Freezing tunnels comprise several elements that require careful integration between the various disciplines. It is easy to add complexity to an existing idea, whereas it takes a lot of practical experience to attain simplicity.
We have applied our 150+ years team experience to simplify each element in order to maximise reliability and minimise maintenance costs.
The CF (Continuous Flow) Technology is a production reactive system and does not require external product accumulation. This system offers:
- Realistic entry price
- Operating simplicity
- Reduced number of mechanical components
- Energy efficient counter-flow multi-pass airflow
- A simplified level of automation
- Minimal footprint
- Uniform freezing
- Minimal refrigerant volume
- Low operating cost
Click on the link below to view diagram:
Continuous_Flow_Multipass_Drawing.pdf
The primary function of a ‘freezer’ is to ‘freeze product’; at FSL we make sure that this remains the upper-most of our considerations.
The construction, positioning and performance of individual elements has been analysed. Our current designs combine proven modules to form a single reliable system and provide the most efficient heat transfer to the circulating air.
Documentation and test data is available with respect to different methods of circulating the air. For example, counter current airflow is by far superior to any cross flow system available.
Our recommended ‘multi-pass, counter current air flow’ is the optimum solution.
Carrier and shelf construction
The range of carrier and shelf designs cater for packaged products ranging from 30kg meat cartons through to small "ready meals".
In all cases, it is imperative to avoid wasteful air bypass which increases the air volume and fan power requirements for no gain in freezing times, while also increasing the refrigeration load for the same product throughput.
Refrigeration
The selection and location of the evaporator(s) and fans is crucial to the overall performance of the freezing system.
Supplying sufficient surface area in itself does not guarantee the desired outcome. Close attention must be given to frost and fouling factors, fin spacing and evaporator circuiting.
Air baffles are strategically placed to direct airflow, eliminate (reduce) air bypass and maintain correct and consistent air velocities.

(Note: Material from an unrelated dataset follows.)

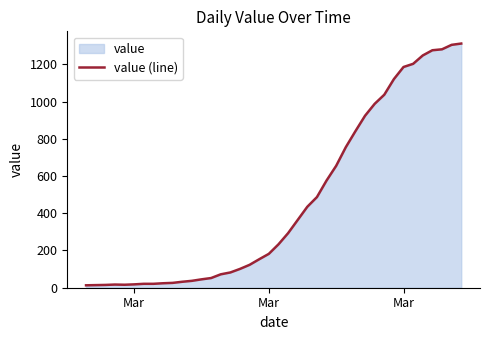

True or false: there are more than 0 points higher than both neighbors.

True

These issues are of paramount importance.
To ensure evaporator performance remains optimal for long periods, a dehumidification unit is installed within the enclosure. This substantially increases the time between defrosts.

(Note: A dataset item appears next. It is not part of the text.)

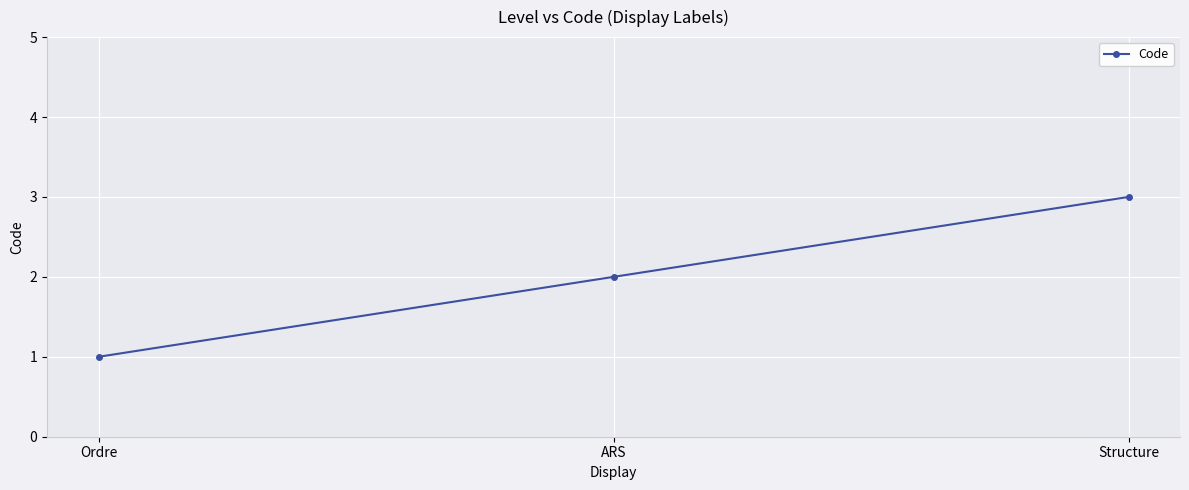

Is it true that the value at ARS is 2?

True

Patented multi-pass airflow
The coldest air leaves the evaporator and passes through the lower level of carriers (lower magazine), turns 180deg to pass back through the upper magazine, then turns 180deg again to pass through the evaporator. By pushing the air through both magazines (two passes) the air volume is half of that utilised in a single-pass system. This is because the free-area for airflow is only one carrier rather than two.
The direction of product flow is the opposite. The carriers rise to the upper magazine and travel through that magazine before being lowered to travel through the lower magazine.
By employing these movements we achieve true counter flow, the most energy efficient method of heat exchange.
The combination of these features contributes to energy savings of up to 40%. This is derived primarily from the reduction in fan power and secondly the reduction in the total refrigeration load.
An accurate estimate of savings is quantified by determining the differential of energy consumption between the single and multi-pass systems. This is then multiplied by the cost per kWhr. In real terms this amounts to savings of millions of dollars over the life of the freezer.